Driving without a valid licence ₹5,000 or community service
Driving without valid motor insurance ₹2,000 and/or a jail term of 3 months for the first offence and ₹4000 and/or a jail term of 3 months for the second offence
Not wearing a seat belt during driving ₹1,000 or community service
Not wearing a helmet ₹1,000 and/or licence disqualification for 3 months and additionally community service
Racing on public roads ₹5,000 and/or 3 months jail term and additionally community service ₹10,000 for future offence and/or 1-year jail term
Overspeeding For LMVs: ₹1000–₹2000 and for HPVs: ₹2000–₹4000; additionally, license disqualification/cancellation.
Using mobile phones while driving ₹500–₹1000
Jumping the red signal For the first offence, ₹1,000–₹5,000 and/or 6 months to 1-year jail term; ₹10,000 and/or up to 2 years jail term for a future offence.
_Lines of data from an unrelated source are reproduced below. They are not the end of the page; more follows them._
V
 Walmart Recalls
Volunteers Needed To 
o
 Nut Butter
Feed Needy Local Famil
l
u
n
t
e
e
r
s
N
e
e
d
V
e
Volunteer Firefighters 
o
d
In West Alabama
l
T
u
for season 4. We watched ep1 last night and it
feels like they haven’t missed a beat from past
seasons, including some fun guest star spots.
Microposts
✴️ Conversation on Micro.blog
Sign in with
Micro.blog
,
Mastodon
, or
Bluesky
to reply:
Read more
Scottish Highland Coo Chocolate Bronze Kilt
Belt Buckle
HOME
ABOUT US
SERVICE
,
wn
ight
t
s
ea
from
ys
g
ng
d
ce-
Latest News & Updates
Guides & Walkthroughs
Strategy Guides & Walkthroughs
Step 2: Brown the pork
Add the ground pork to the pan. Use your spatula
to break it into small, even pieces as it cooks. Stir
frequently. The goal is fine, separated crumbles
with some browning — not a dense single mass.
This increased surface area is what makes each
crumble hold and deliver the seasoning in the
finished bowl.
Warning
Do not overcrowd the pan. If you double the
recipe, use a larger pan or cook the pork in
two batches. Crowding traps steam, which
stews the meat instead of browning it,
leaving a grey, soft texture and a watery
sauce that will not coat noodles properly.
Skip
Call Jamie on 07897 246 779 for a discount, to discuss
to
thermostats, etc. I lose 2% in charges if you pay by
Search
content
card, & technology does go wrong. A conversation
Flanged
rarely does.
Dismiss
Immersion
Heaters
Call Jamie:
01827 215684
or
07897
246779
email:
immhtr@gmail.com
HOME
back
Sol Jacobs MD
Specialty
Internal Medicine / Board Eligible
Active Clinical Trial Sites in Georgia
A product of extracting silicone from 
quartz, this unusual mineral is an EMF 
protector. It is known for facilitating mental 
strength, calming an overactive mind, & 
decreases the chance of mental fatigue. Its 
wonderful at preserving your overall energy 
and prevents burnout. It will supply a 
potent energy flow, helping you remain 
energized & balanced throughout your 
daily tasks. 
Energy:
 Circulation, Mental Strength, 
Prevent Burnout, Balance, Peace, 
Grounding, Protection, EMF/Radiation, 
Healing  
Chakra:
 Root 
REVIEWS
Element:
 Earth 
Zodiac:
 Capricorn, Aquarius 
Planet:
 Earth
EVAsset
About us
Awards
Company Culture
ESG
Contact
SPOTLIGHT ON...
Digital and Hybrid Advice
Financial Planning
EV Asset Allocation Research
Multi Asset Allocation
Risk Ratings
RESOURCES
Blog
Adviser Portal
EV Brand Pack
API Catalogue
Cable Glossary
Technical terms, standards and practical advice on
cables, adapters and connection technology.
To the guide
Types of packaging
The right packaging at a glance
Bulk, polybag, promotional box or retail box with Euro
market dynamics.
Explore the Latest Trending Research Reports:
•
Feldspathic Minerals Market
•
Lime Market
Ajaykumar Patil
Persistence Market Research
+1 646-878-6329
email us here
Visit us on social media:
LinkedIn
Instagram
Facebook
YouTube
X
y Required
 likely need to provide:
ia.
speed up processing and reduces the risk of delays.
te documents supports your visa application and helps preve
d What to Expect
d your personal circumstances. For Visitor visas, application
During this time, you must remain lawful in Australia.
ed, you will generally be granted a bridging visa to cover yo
Licence is seized and could be disqualified or cancelled.

At the minimum, you should have third party insurance for four wheelers in order to drive your car on public roads. However, to protect your car from any damage, you should go for a comprehensive car insurance policy.

Tata AIG car insurance online support helps us to complete the policy purchase in three simple steps.

  • Simply give details about the car and your basic personal information.
  • You can choose from a number of add-ons like Roadside Assistance, Zero Depreciation Cover, Return to Invoice , etc.
  • The premium calculator would provide the premium payable under the policy

On making the payment and submitting the documents in soft copy, you can download the policy online. You can also renew an existing car insurance policy online. You can also check the policy for details and request any edits or corrections in them.

Conclusion

We have seen that road rules play an important role in the smooth flow of traffic. They also ensure that all road users can drive safely and reach their destination without any difficulties. Along with obeying the traffic rules in India, we should also have adequate insurance coverage for the vehicle we are driving to safeguard ourselves from any financial losses due to an unfortunate accident.